Friday, June 6, 2014

Sidebar: What is the Georgia Land Trust, and What Does It Do?

What is the Georgia Land Trust?
By Robin Ford Wallace
One of the matters addressed by Katherine Eddins, executive director of the Georgia Land Trust, at the June 4 meeting she conducted at and about the former Preserve at Rising Fawn was what the land trust is and what it is trying to accomplish.  Since ambiguity on that point may well be at the root of some of the confusion swirling around the trust’s intention to sell the Preserve land to developer Royce Cornelison (see related article), the Planet here outlines what Ms. Eddins said on the subject.
“We are not a government,” she repeated at the Thursday meeting.  Rather, she said, GLT is a private nonprofit 501(c)(3) organization with a staff of 15 employees and a 12-member board of directors.  The land trust derives its income from soliciting checks from its donor pool, doing contractual work for other land trusts, and applying for grants, she said.
As for what GLT does:  “Our mission is to protect land for present and future generations,” said Ms. Eddins.  The object, she explained, is to preserve land in a rural condition to safeguard water quality, wildlife and other environmental concerns.  To quote from the trust’s website, galandtrust.org:  “Our focus on forests and farm land and rivers and streams is to create green corridors with clean water and air and fertile farmland.”

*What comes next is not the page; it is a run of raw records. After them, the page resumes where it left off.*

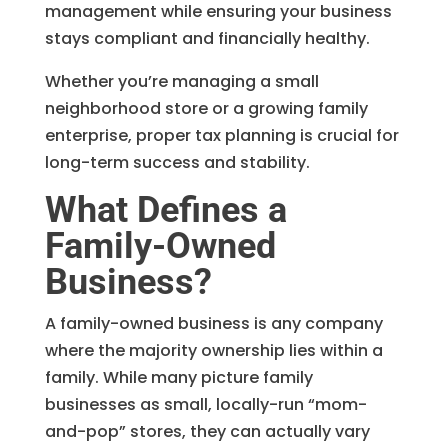
management while ensuring your business
stays compliant and financially healthy.
Whether you’re managing a small
neighborhood store or a growing family
enterprise, proper tax planning is crucial for
long-term success and stability.
What Defines a
Family-Owned
Business?
A family-owned business is any company
where the majority ownership lies within a
family. While many picture family
businesses as small, locally-run “mom-
and-pop” stores, they can actually vary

The Georgia Land Trust recently announced it now has a quarter-million acres under such protection and has been proclaimed an accredited land trust by the Land Trust Accreditation Commission, which at the meeting Ms. Eddins clarified was “a real prestigious thing.”

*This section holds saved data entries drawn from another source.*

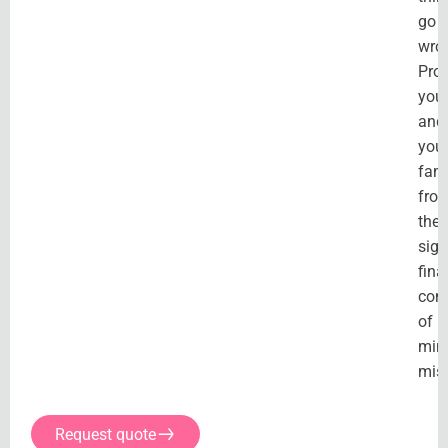
go
wro
Prot
your
and
you
fami
fro
the
sign
fina
con
of
min
mis
Request quote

Ms. Eddins said that of the 250,000 acres the trust protects, the greatest concentration, or about 75 percent of the land, lies in this area, much of it in Dade, Walker and Catoosa counties.
But the way the land trust protects the land is not by owning it.  Rather, explained Ms. Eddins, the organization’s main tool is the conservation easement, a legal arrangement whereby a private landowner may keep, use and pass his land on to his heirs.  The easement spells out restrictions on what he may do with the land, with the object of protecting its conservation value; but by signing it the landowner may save money on estate, income and property taxes.  The land trust proposes to sell the Crook land to Cornelison subject to such an easement.

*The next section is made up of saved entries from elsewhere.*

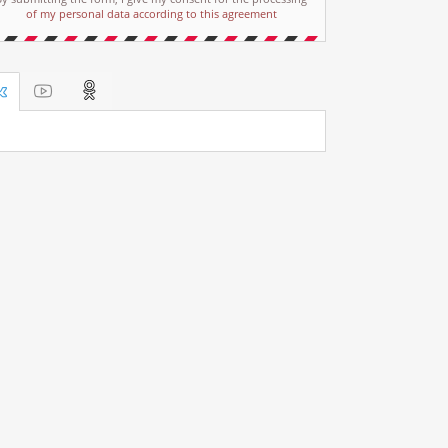
of my personal data according to this agreement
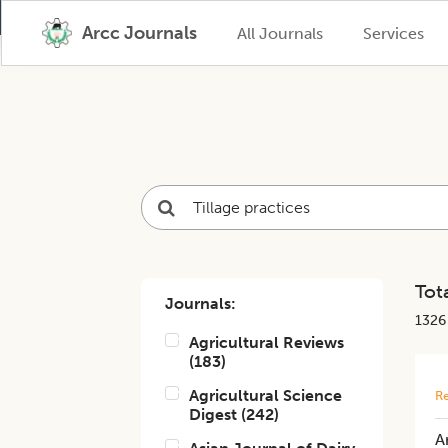
Arcc Journals
All Journals
Services
Tota
Journals:
1326
Agricultural Reviews
(
183
)
Agricultural Science
Re
Digest
(
242
)
A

Presently, the land trust has in effect over 700 of these conservation easements, said Ms. Eddins.  Working farms account for a lot of the land, she said, though the trust has also concentrated on areas along streams to protect water supplies.
  Protecting water quality was one element in the trust’s decision to buy the Johnson’s Crook land out of bankruptcy, said Ms. Eddins.  The Crook is a “recharge area” for the local drinking water supply, she said, as well as rich in caves, natural beauty, and rare or endangered plants and probably also animals.
So the trust exists to protect land “for present and future generations”; but in the case of Johnson’s Crook the proposed sale would seem to limit that naturally to present and future generations of Cornelisons.  When the trust acquired the Crook land, there was talk of public foot trails that would connect it to Cloudland Canyon and even Chattanooga.  At the Thursday meeting, however, whereas Ms. Eddins was not ruling it out, her only reference to any such public access was “probably, maybe, a trail option.”
In any case, the Planet asked Ms. Eddins after the meeting for whom or what the Georgia Land Trust was ultimately protecting the land.  Her answer:  “For the bats.  For the nature.  For the habitat,” she said.  “There are other things other than humans.  They need a place, too.”
As far as public benefit, she said, there is the consideration that protecting the Crook helps ensure clean drinking water for Dade County.  But otherwise, she concluded:  “There are endangered plants, there are endangered animals, there are caves.  They don’t need the public to be as they are.  They have an innate worth that is not about money.  It’s about nature and beauty and honoring that.”